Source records

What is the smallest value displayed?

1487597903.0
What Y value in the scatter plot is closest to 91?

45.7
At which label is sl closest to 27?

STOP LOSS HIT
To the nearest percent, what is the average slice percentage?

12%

==

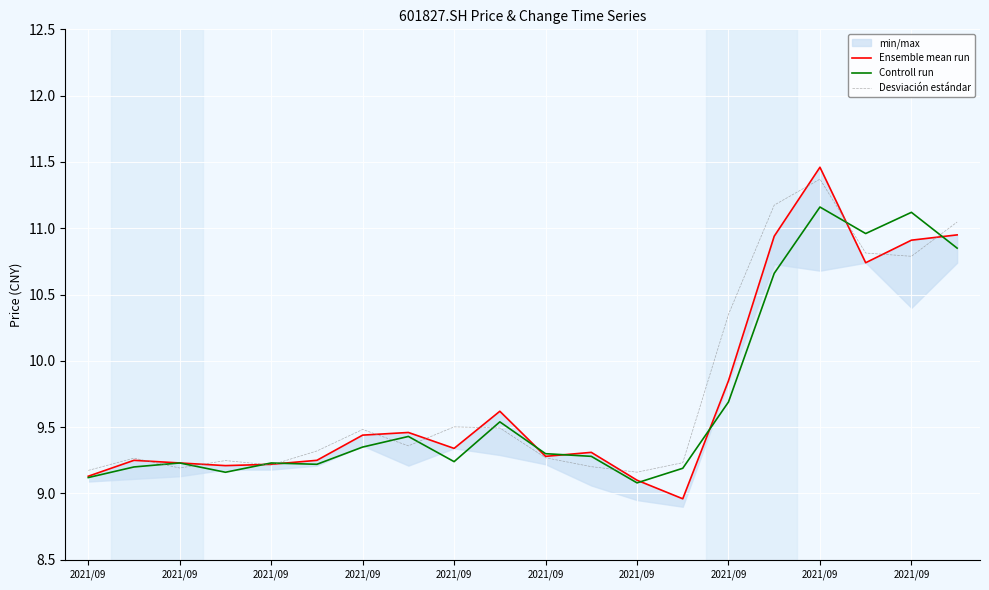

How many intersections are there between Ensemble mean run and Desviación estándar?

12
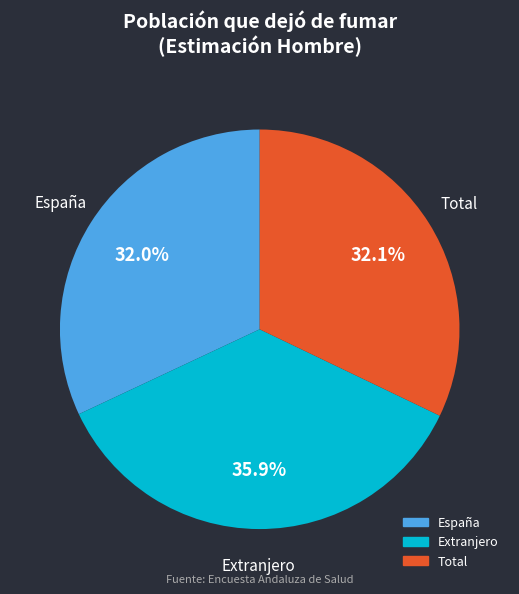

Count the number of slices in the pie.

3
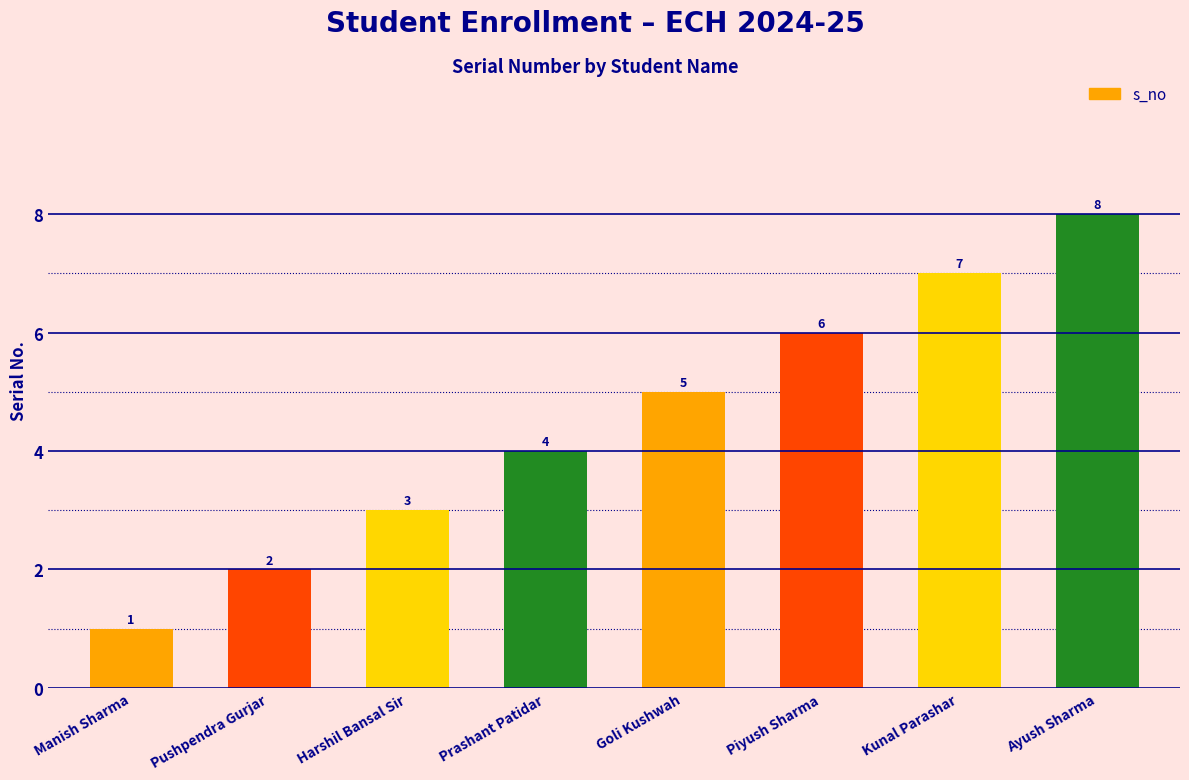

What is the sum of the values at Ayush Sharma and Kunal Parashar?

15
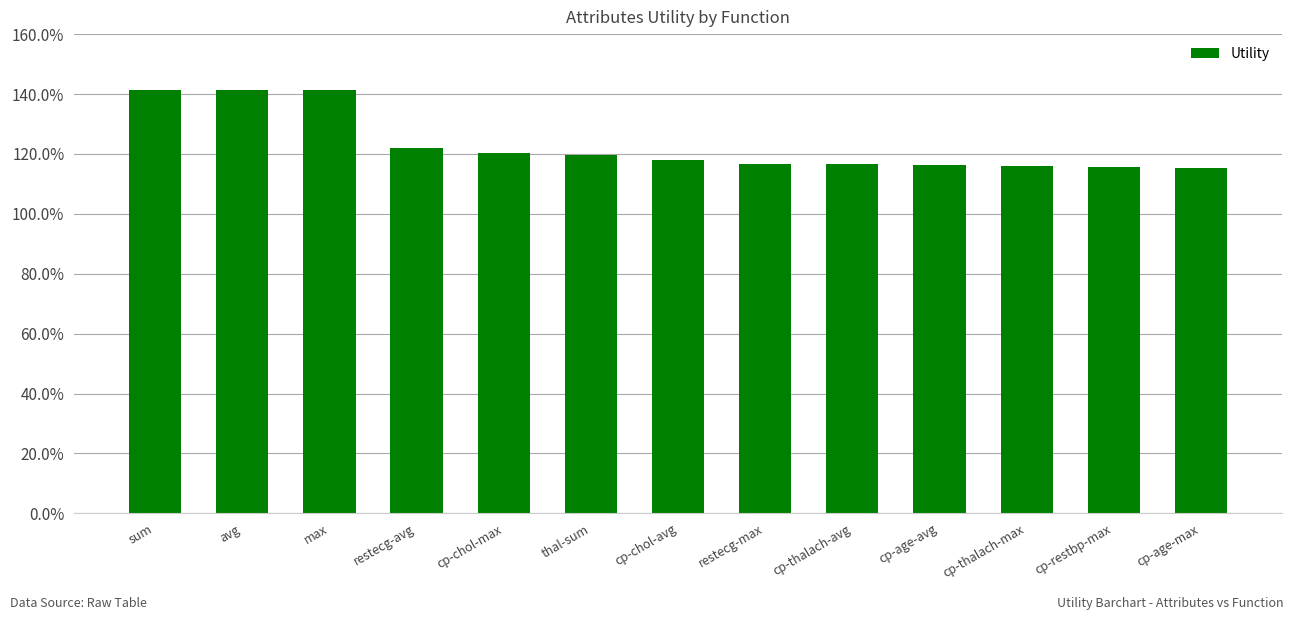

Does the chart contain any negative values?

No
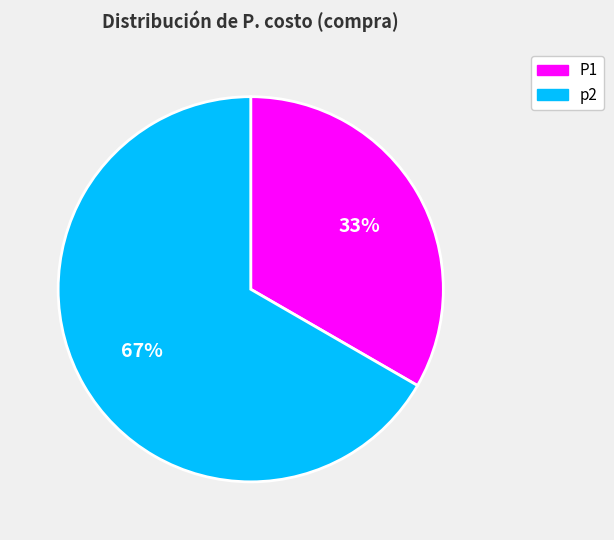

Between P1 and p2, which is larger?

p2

GOAL OF THE EXERCISE – Report every line in the entries above that contains the word "which", copying each such line in full.

PROBLEM SOLUTION –
At which label is sl closest to 27?
Between P1 and p2, which is larger?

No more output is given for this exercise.